NISAやつみたてNISAでひふみ投信を購入する場合には、上記のほかにNISA口座の開設手続きも必要だ。口座開設完了後に「非課税口座開設届出書」や「本人確認書類」等をレオス・キャピタルワークスへ郵送する必要がある。
NISA口座の開設はWEBでは行えない点には注意したい。また、他社で既にNISA口座を開設している場合には、他社から交付された「勘定廃止通知書」または「非課税口座廃止通知書」も必要となる。
各金融機関でひふみプラスを購入する
NISAでひふみ投信だけでなく、様々な銘柄に投資したい場合や、既にNISA口座を保有しており、NISA口座の変更を行いたくない場合には、取扱いのある販売会社でひふみプラスを購入するのがよいだろう。

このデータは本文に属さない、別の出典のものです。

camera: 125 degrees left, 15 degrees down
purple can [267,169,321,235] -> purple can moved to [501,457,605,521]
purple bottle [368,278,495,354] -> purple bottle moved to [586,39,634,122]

NIAS口座の開設方法は基本的にどの金融機関でも同じである。ひふみプラスの取扱いのある販売会社はレオス・キャピタルワークスのホームページで確認ができるので、使いやすい金融機関でひふみプラスを始めてみよう。
7.NISAやつみたてNISA(積立NISA)での投資の際はリスクとリターンのコントロールを
投資とは不確実なものであるため、過去のパフォーマンスが良くても、将来のパフォーマンスが約束されているものではない。
特にひふみ投信はアクティブファンドであり、基本的にはハイリスク・ハイリターンな商品だ。過去のパフォーマンスだけを見て、今後も上がり続けると考えるのではなく、リスクのある商品であると認識した上で投資を行おう。
特にNISAやつみたてNISAは、資産形成を目的として始める人がほとんどのはずだ。ひふみ投信は魅力的なファンドであるが、ポートフォリオ全体でリスクとリターンのバランスが取れているかの判断を必ず行うようにしたい。